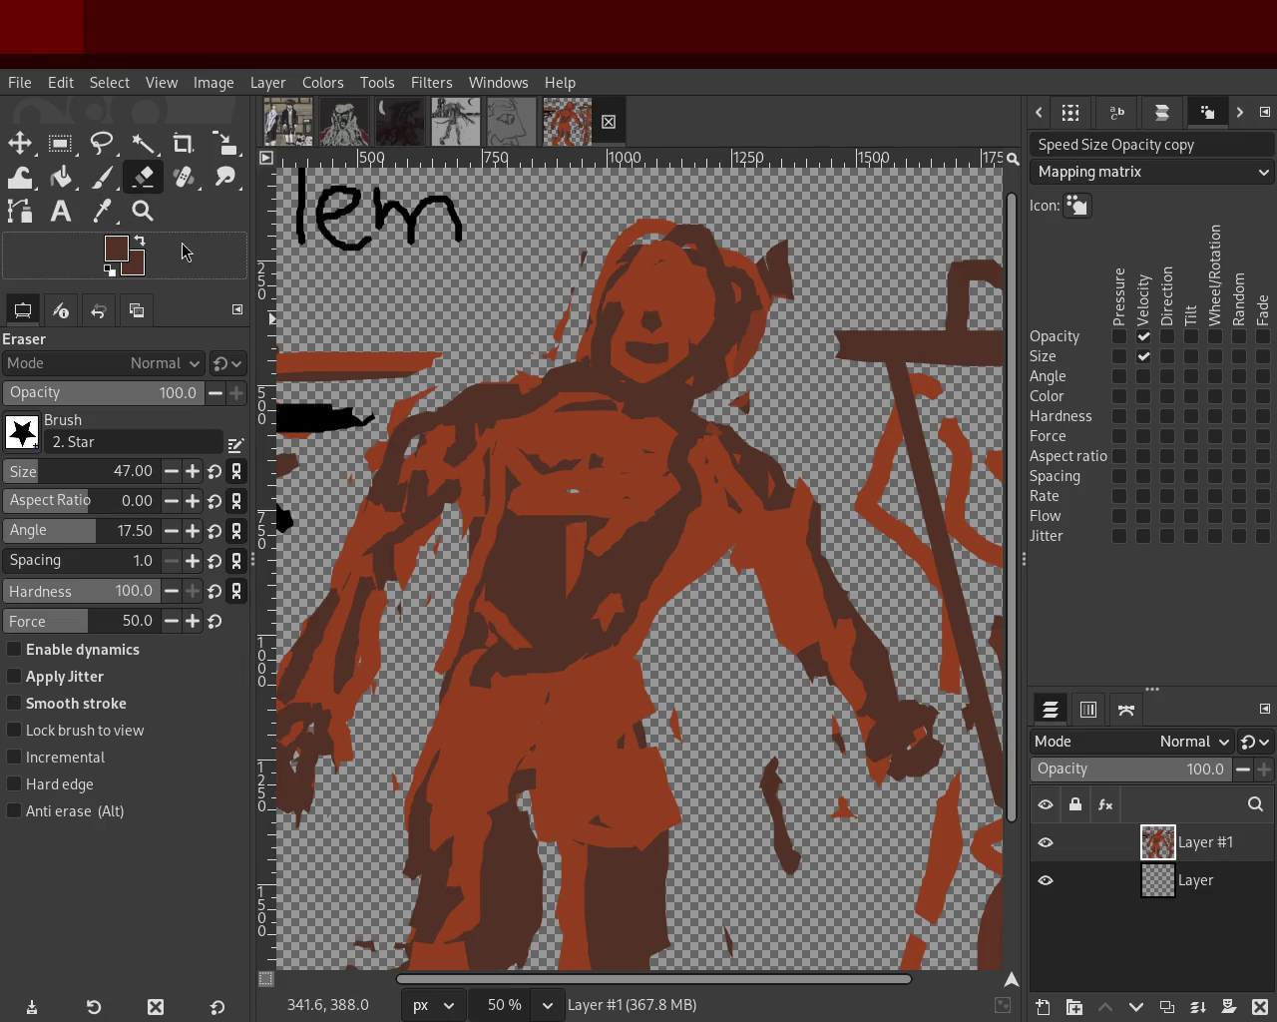
click(143, 211)
click(778, 516)
ctrl+click(629, 598)
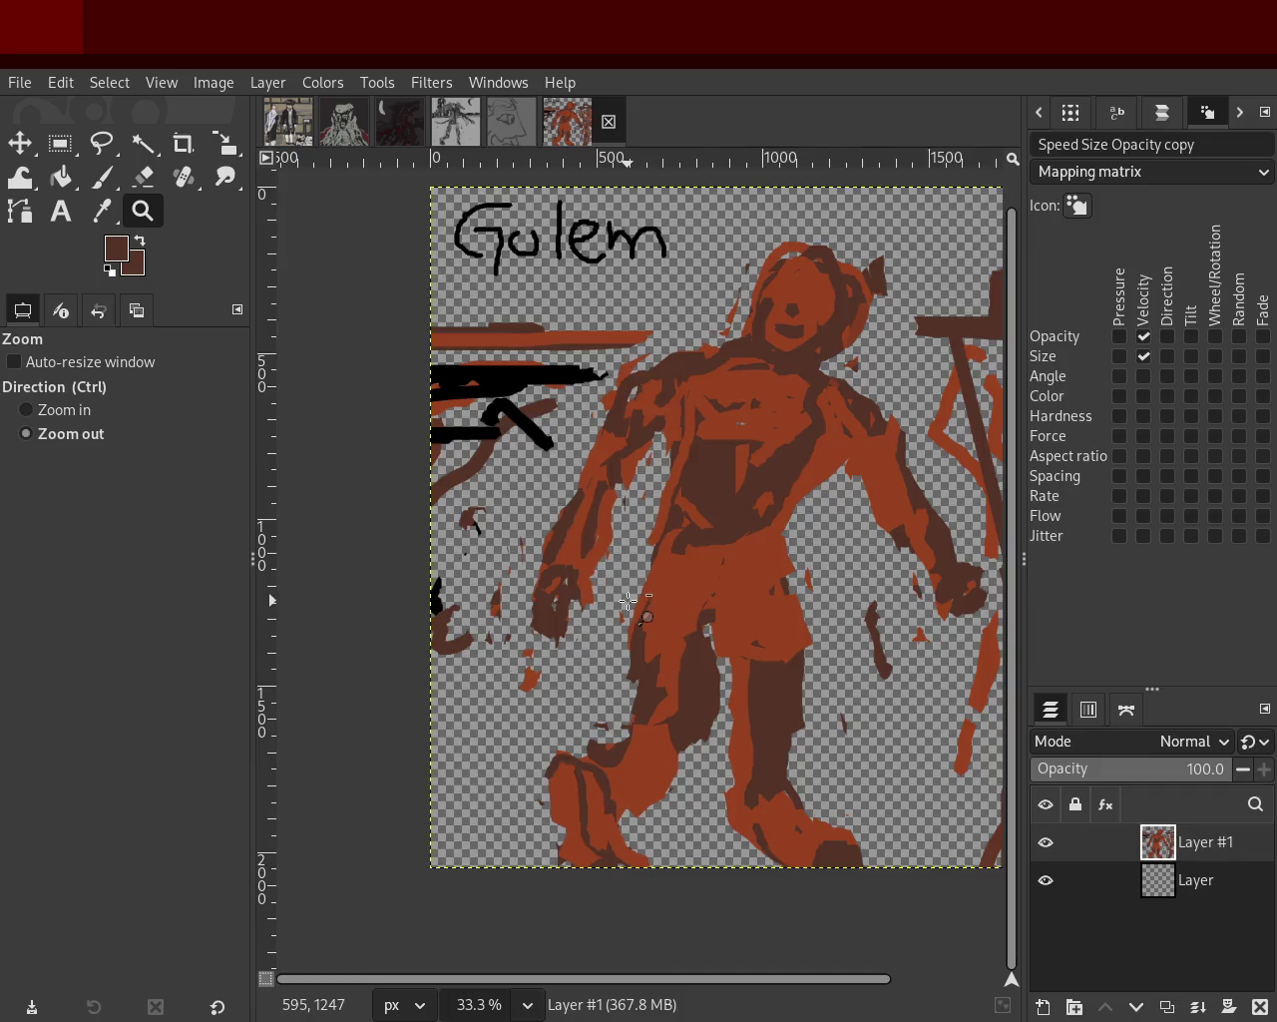
Zoom the golem painting to 33.3%.
click(635, 562)
click(636, 561)
ctrl+click(668, 579)
click(689, 589)
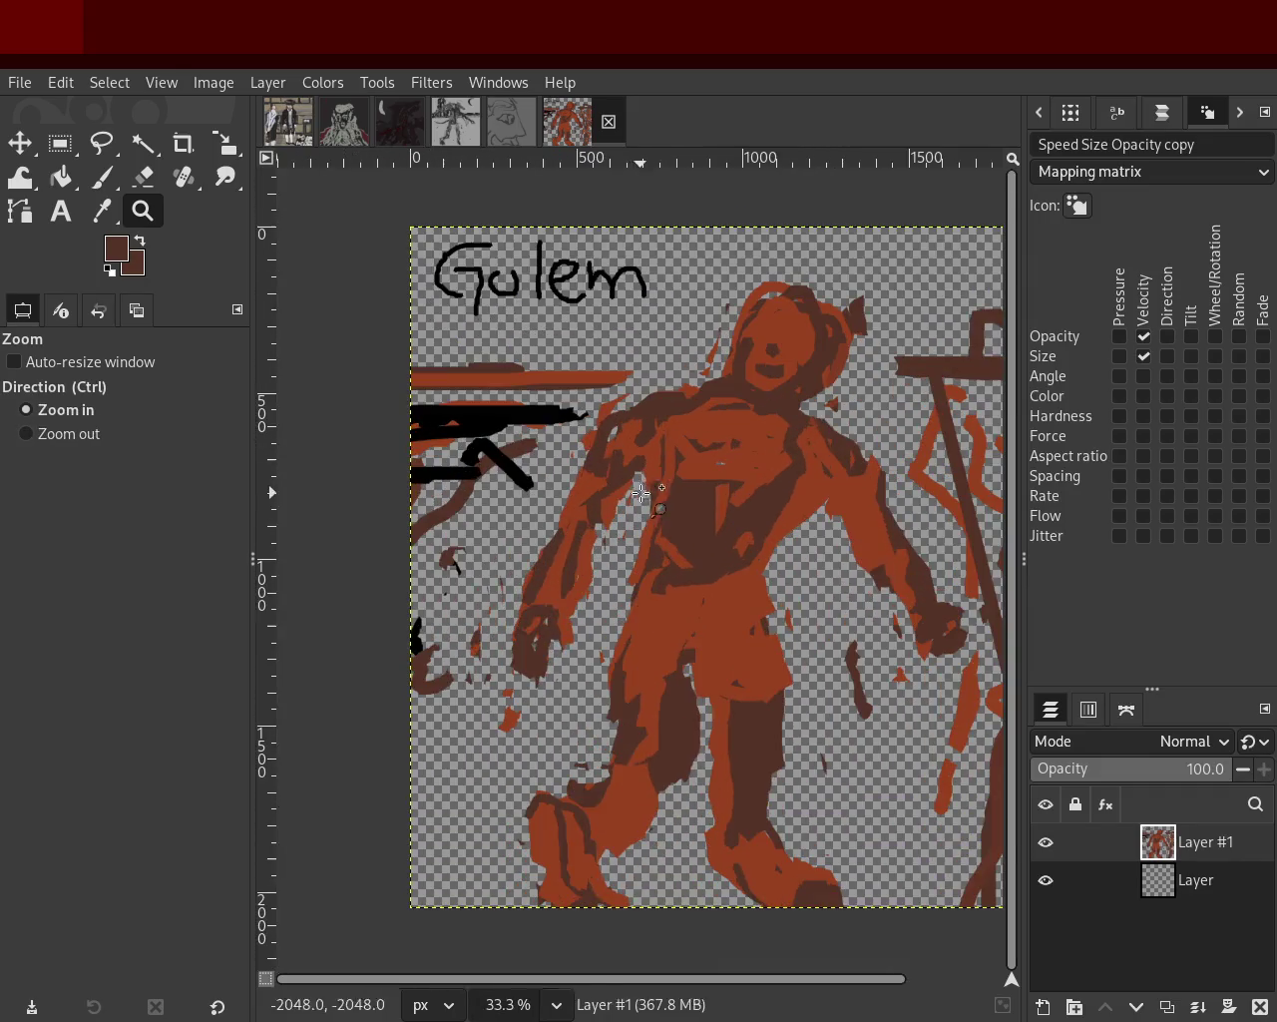
ctrl+click(709, 595)
click(709, 595)
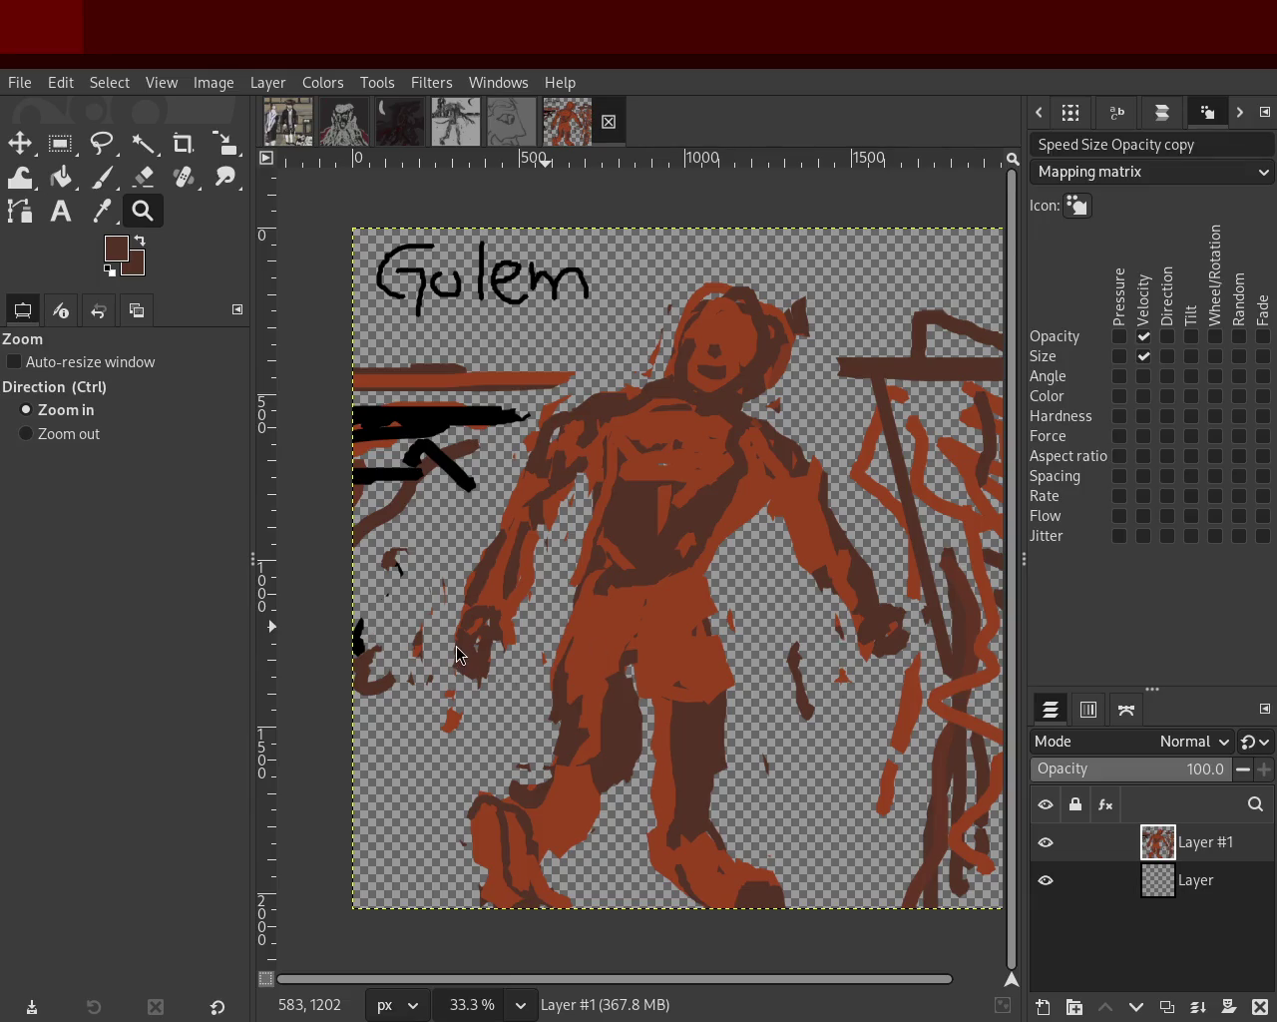
Make a small eraser touch-up and save the painting as 59.xcf.
click(143, 177)
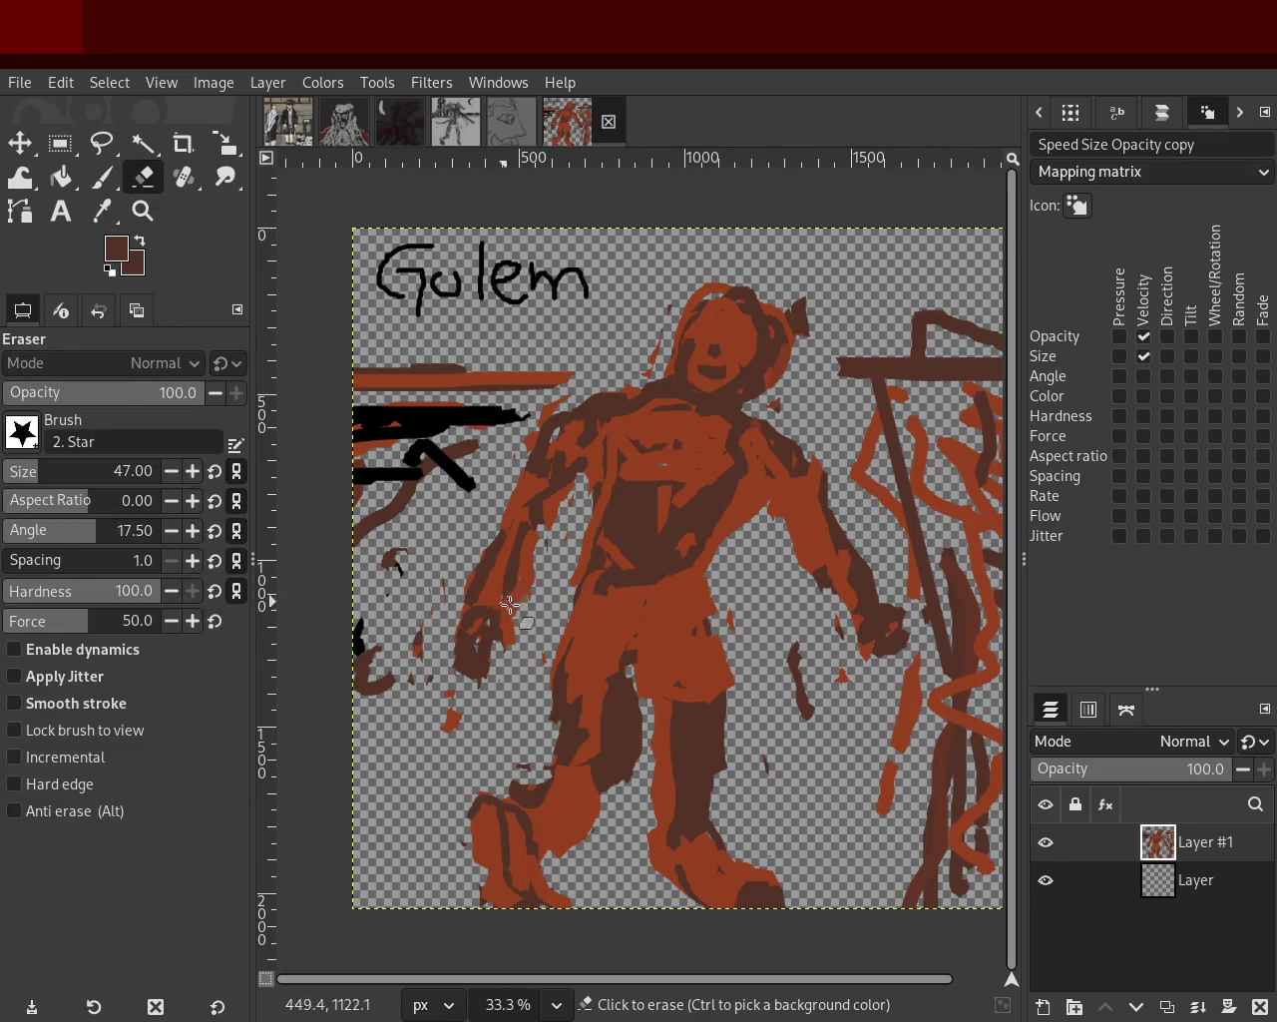
click(545, 584)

Exercise details — Each entry above should be printed again word for word, with any picture dropped.

Task result —
click(143, 211)
click(778, 516)
ctrl+click(629, 598)
Zoom the golem painting to 33.3%.
click(635, 562)
click(636, 561)
ctrl+click(668, 579)
click(689, 589)
ctrl+click(709, 595)
click(709, 595)
Make a small eraser touch-up and save the painting as 59.xcf.
click(143, 177)
click(545, 584)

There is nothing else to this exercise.